> Consigna
Prosigue el texto sobre Pedro Almodóvar a partir de su última oración.

> Fragmento fuente

"""

Pedro Almodóvar es el director de cine español de mayor prestigio. Inclusive, a sus 75 años, podría presumir de ser el realizador más celebrado de habla hispana, una condición que se dispone a abandonar. Ha recibido todos los premios relevantes de la industria: dos Oscars, varios Goyas (incluyendo mejor película) y el León de Oro de Venecia por su reciente estreno “La habitación de al lado”. Este largometraje protagonizado por Tilda Swinton y Julianne Moore es el eje de la polémica que propone esta nota. Dato no menor, “La habitación…” ha sido la primera película española en ser distinguida con ese galardón en la historia.
Por qué nos importa Pedro
Para que el lector pueda entender que Almodóvar es un protagonista en Argentina, vamos a delinear el contexto: con la democracia comenzó el regreso de muchos conciudadanos que habían huido de los oscuros años setentas y, en esa transición, los derechos se corporalizaron lentamente y comenzaron a caminar por la calle. En materia cultural, el cine ocupó un lugar central y nos permitió viajar en el tiempo a un futuro más atrevido. Sin televisión por cable, estábamos obligados a pensar en pantalla grande y, mientras el cine nacional se desenredaba, maduramos en una butaca junto a directores importados y críticos locales.
En Córdoba, figuras como Daniel Salzano, Norma Morandini y Camilo Torres, regresaron del exilio con olor a celuloide y tinta fresca en las manos para insistir con este enfant terrible.

"""

> Datos guardados
"""

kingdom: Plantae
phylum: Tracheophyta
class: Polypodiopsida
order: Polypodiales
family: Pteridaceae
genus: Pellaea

"""
"""

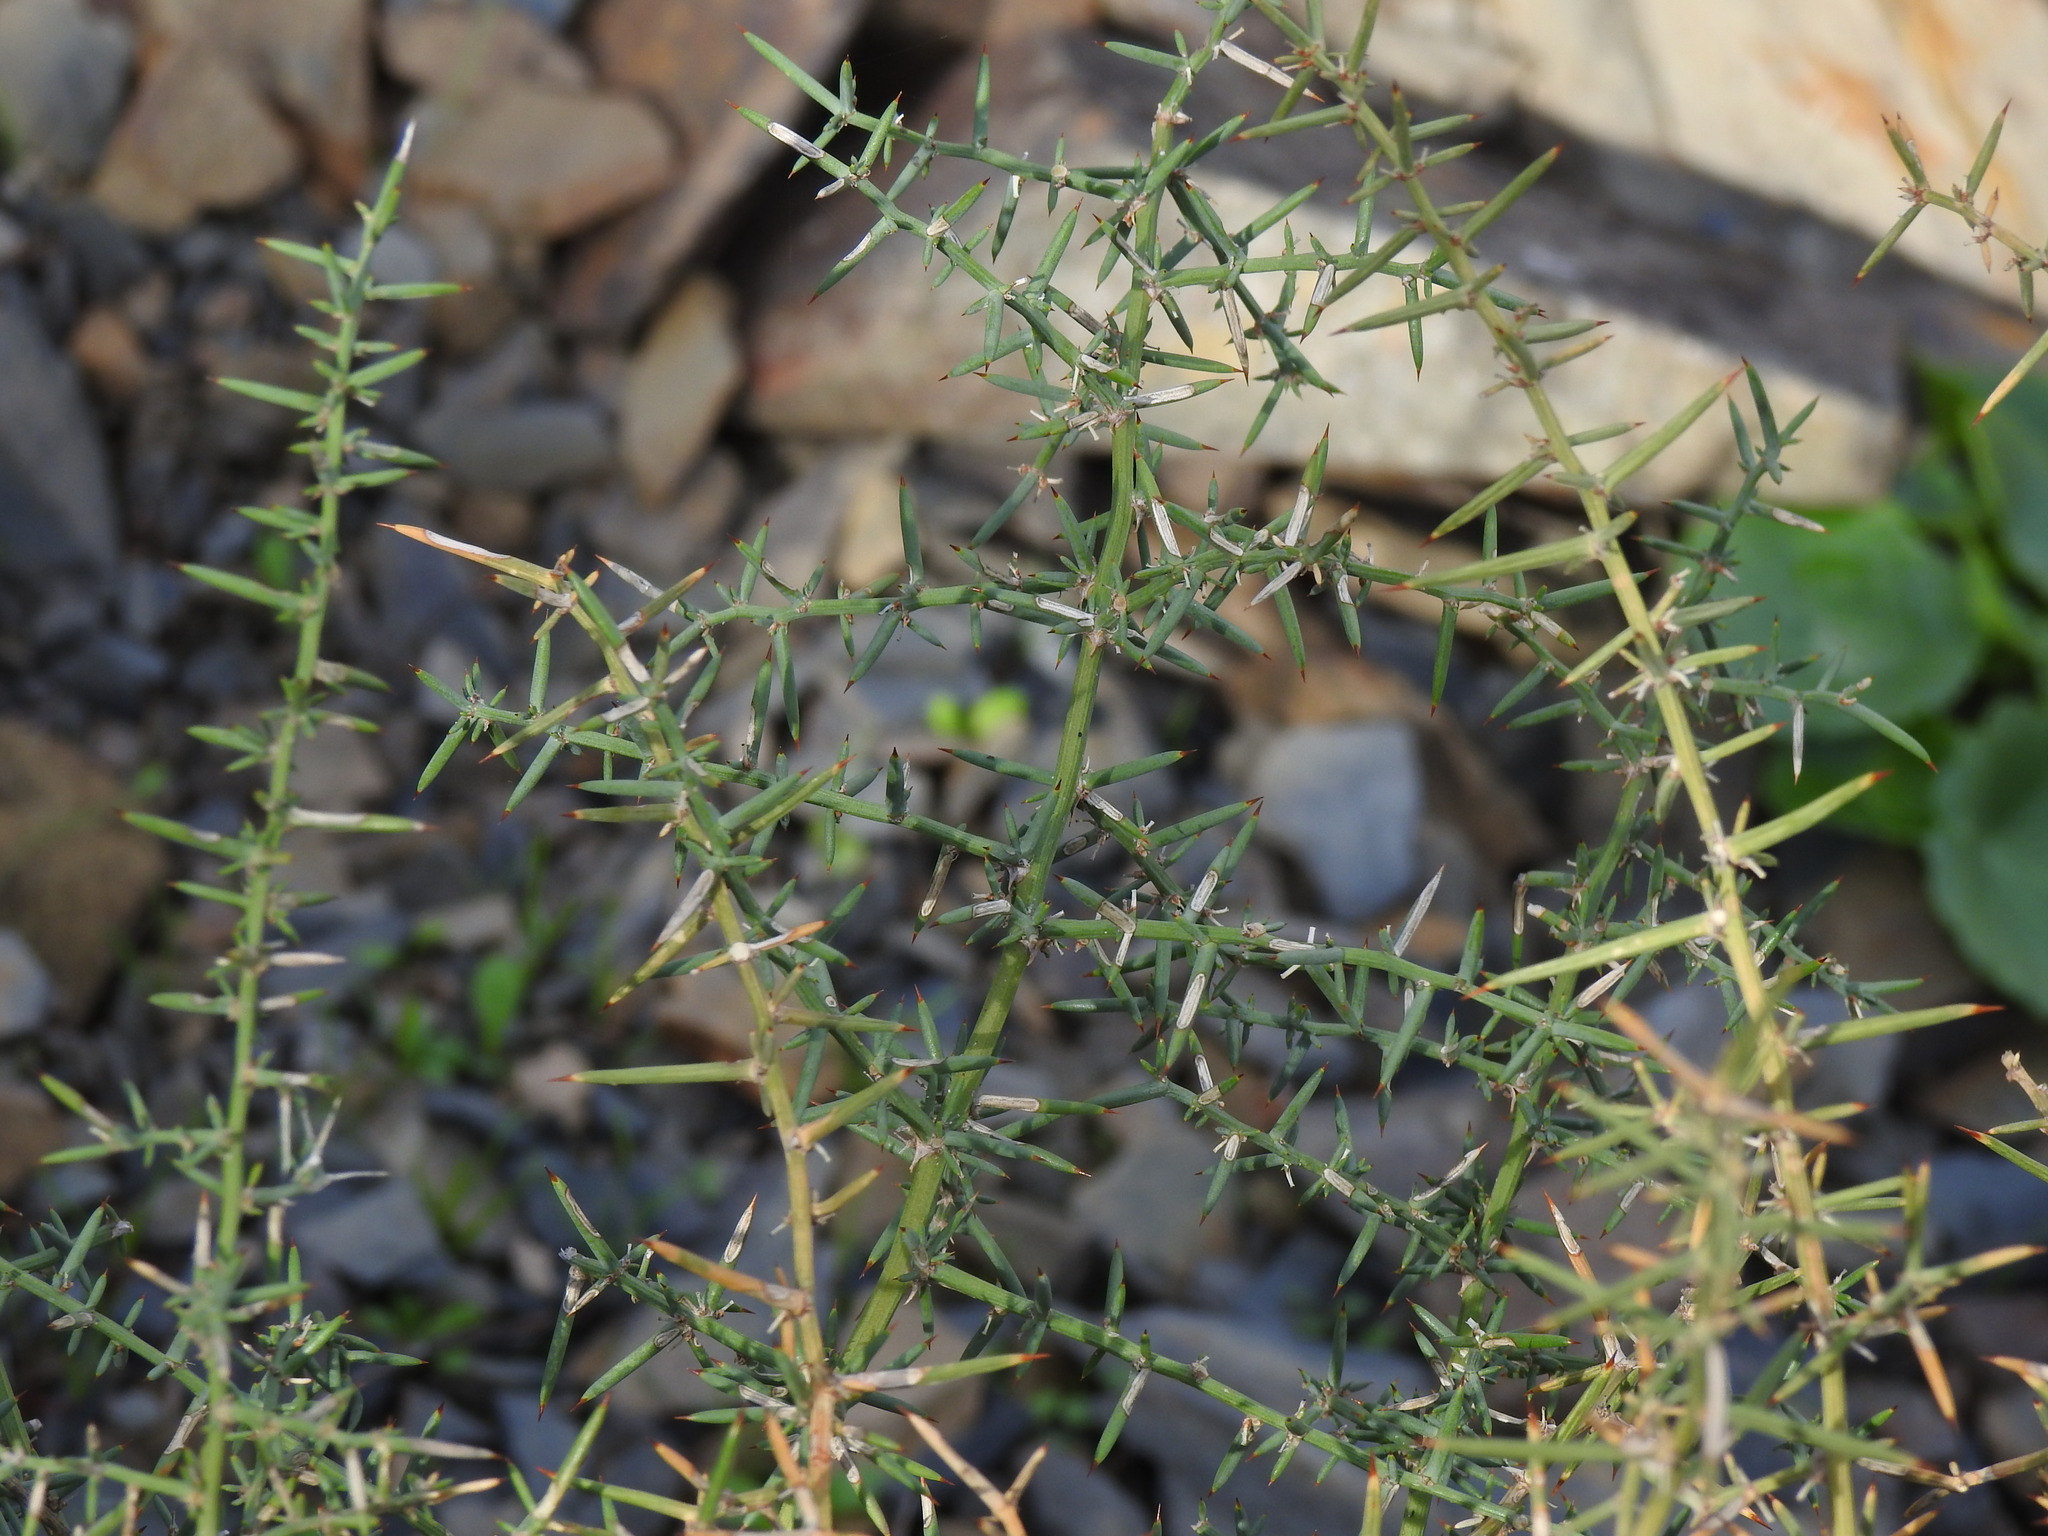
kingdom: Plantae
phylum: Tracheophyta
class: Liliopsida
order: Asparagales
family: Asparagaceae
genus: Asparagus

"""

> Resultado
Filmografía, controversias, y concesión
Si posáramos la filmografía principal del gran pastor anticlerical sobre nuestra historia, solo a los efectos de entender por qué los argentinos teníamos que rendir libre esta materia para alcanzar el resto del mundo, nuestra democracia nacería con el estreno de Entre Tinieblas (1983). Esta película relata las peripecias de unas monjas adictas a las drogas que quieren financiar su congregación con métodos heterodoxos. Esa condición un poco punk y bastante incómoda, ya estaba presente en su primera Pepi, Luci, Bom y otras chicas del montón (1980) cuando una joven Carmen Maura encarna a Pepi. La protagonista se dedica al cultivo de cannabis y es victima de abuso sexual policial. Para sumarle perplejidad, traba amistad con la cuñada de su victimario que es masoquista y juntas descubren el placer de la urolagnia.
La fórmula española para salir del dolor con humor negro, para hacer de los dramas una burla en technicolor, está presente en muchos de sus trabajos con inclemencia y una parafilia consistente en bombardear las instituciones. Laberinto de pasiones (1982) nos presenta a una Cecilia Roth ninfómana en una operación de salvajismo estetizado que se sostiene, entre drogas y sexo divergente, durante sus primeras películas.
¿Qué he hecho yo para merecer esto? (1984), Matador (1986), La ley del deseo (1987), Mujeres al borde de un ataque de nervios (1988), ¡Átame! (1989), Tacones lejanos (1991), y Kika (1993), suponen un período de evolución de un cine creciente, con un prematuro foco en las diversidades.
Si quisiéramos trazar etapas almodovarianas, encontramos otro conjunto de obras acabadas con maestría como La flor de mi secreto (1995), Carne trémula (1997), Todo sobre mi madre (1999), y Hable con ella (2002). Parecen estar mal realizadas, aunque contrariamente conforman un canon único.
La mala educación (2003) es un trabajo emblemático que señala el comienzo de una etapa más compleja e introspectiva, e hilvana a Volver (2005), Los abrazos rotos (2009), y La piel que habito (2011), con Dolor y gloria (2019), a todas luces una obra totémica en su producción.
Su filmografía se completa con Madres paralelas (2021) y La habitación de al lado (2024) que han tranquilizado, y pasteurizado su cine. Esa adaptación al paladar de las cadenas internacionales es una preocupación, por el sabor del streaming con sensaciones contrarias a su historia.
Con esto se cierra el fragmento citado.